Damit das nicht passiert, befindet sich im freien Blut Antithrombin. Lösen sich Teile des Blutgerinnsels und fließen mit dem freien Blut davon, löst das Protein es auf. Daneben kann die Oberfläche des Blutgefäßes Blutplättchen deaktivieren. Dadurch wird die Gerinnungswirkung in Bereichen, die bereits ausreichend geschlossen sind, heruntergeregelt.
Zusammenfassung
- Die Blutgerinnung ist auch als Hämostase bekannt.
- Bei der Blutgerinnung verschließen Blutplättchen, Thrombozyten, eine Wunde, indem sie verklumpen.
- Klassisch betrachtet, läuft die Blutgerinnung in zwei Phasen ab, welche in weitere Unterpunkte unterteilt werden.
- Die erste Phase ist die primäre Hämostase, die nach spätestens drei Minuten abgeschlossen sein sollte.
- Der erste Schritt der primären Hämostase ist die Vasokonstriktion, bei der sich das Blutgefäß durch Serotonin und Thrombaxan zusammenzieht.
- Der zweite Schritt ist die Thrombozytenadhäsion, während der sich die Thrombozyten an das aus der verletzten Gefäßwand austretende Kollagen anheften.
- Der dritte Schritt ist die Thrombozytenaggregation, bei der die Blutplättchen verklumpen.
- Um zu verklumpen, nehmen die Blutplättchen eine Kugelform mit Ausstülpungen an.
- An dem Prozess sind Glykoproteine, die die Klebewirkung der Blutplättchen verstärken.
- Die zweite Phase ist die sekundäre Hämostase, die eigentliche Blutgerinnung, und nach sechs bis zehn Minuten abgeschlossen.
- Der erste Schritt der sekundären Hämostase ist das intrinsische oder extrinsische System, während denen Gewebe- und/oder Gerinnungsfaktoren freigesetzt werden und eine Kettenreaktion auslösen.
- Am Ende der beiden Systeme steht die Aktivierung von Faktor X, einem Gerinnungsfaktor.
- Der dritte Schritt der sekundären Hämostase ist die plasmatische Gerinnung, während der Thrombin mit Fibrinogen reagiert und am Ende ein Fibrinnetz entsteht, das den Thrombus verstärkt.

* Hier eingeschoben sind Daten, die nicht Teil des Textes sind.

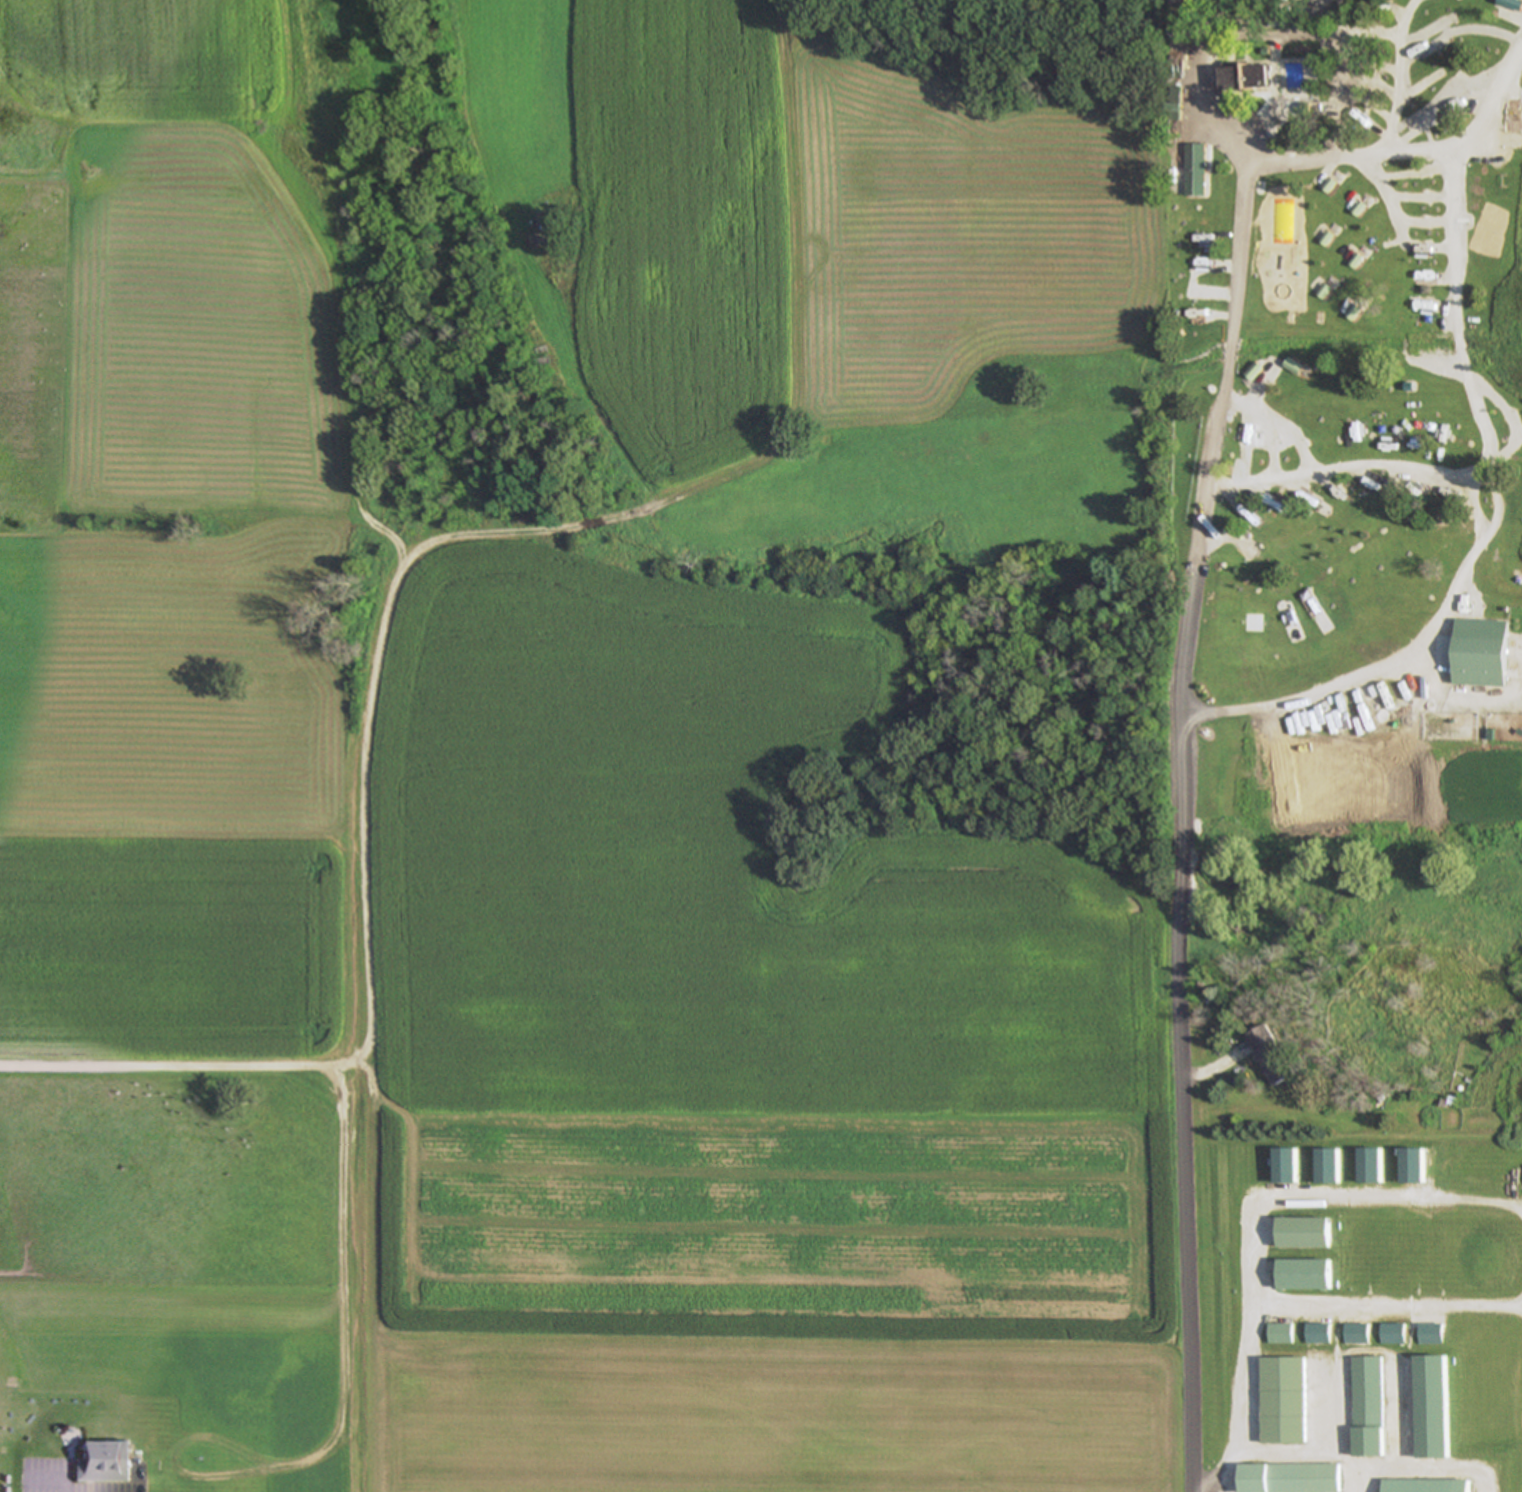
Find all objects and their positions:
building: (1246, 80)
road: (1194, 96)
road: (1388, 138)
road: (1485, 139)
building: (1195, 172)
road: (1380, 186)
road: (1455, 321)
building: (1294, 369)
building: (1254, 373)
road: (1217, 439)
road: (1404, 464)
building: (1477, 654)
road: (1309, 690)
building: (1272, 1057)
road: (1184, 1102)
building: (1371, 1167)
building: (1287, 1168)
building: (1329, 1168)
building: (1413, 1168)
road: (1253, 1216)
building: (1304, 1234)
building: (1305, 1276)
building: (1279, 1335)
building: (1316, 1335)
building: (1430, 1335)
building: (1355, 1336)
building: (1392, 1336)
building: (1283, 1402)
building: (1367, 1408)
building: (1432, 1408)
building: (101, 1464)
building: (1289, 1479)
road: (1203, 1486)
building: (1426, 1486)
road: (1221, 1488)

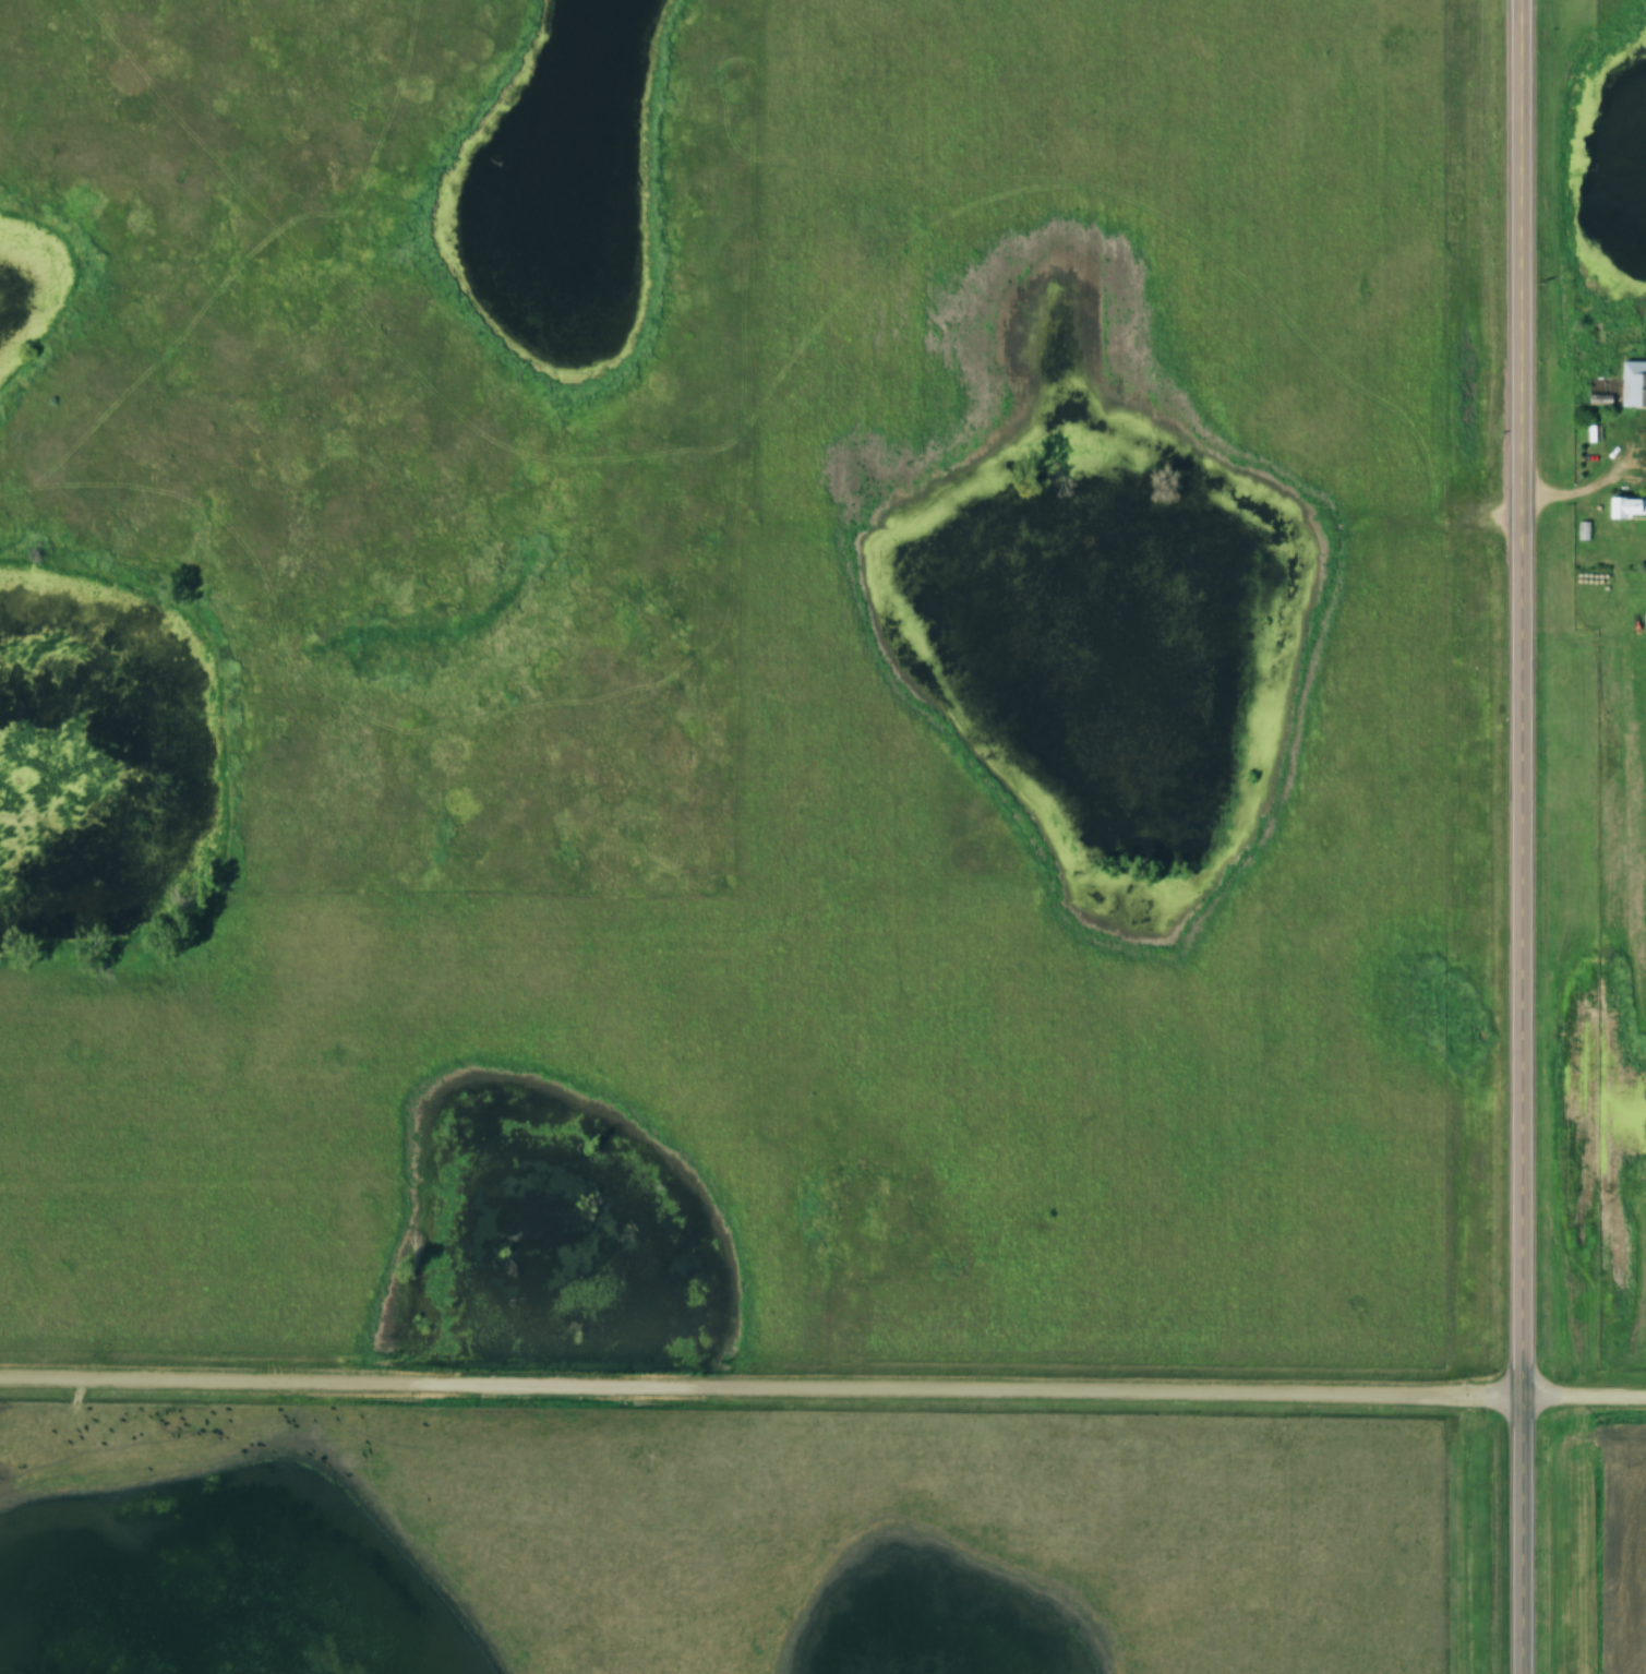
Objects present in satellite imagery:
building: (1633, 383)
road: (1584, 488)
building: (1626, 507)
road: (1518, 837)
road: (822, 1385)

- Der vierte Schritt findet nach der Blutgerinnung als Antwort darauf statt.
- Während des vierten Schritts ziehen sich die Wundränder zusammen und pressen dabei Serum aus dem Thrombus.
- Ein anderes Modell teilt die Blutgerinnung in vier Phasen.
- Die erste Phase ist die Initiation, während der Gewebefaktoren ins Blut gespült und damit Gerinnungsfaktoren aktiviert werden.
- Die zweite Phase ist die Amplifikation, während der Thrombin aktiviert wird, um die Gerinnung zu verstärken.
- Die dritte Phase nennt sich Propagation, während der weiterhin Thrombin freigesetzt wird und die Bildung von Fibrinnetzen beginnt.
- In der vierten Phase wird über Antithrombin im Blut verhindert, dass sich lösende Blutgerinnsel im Blut fest bleiben.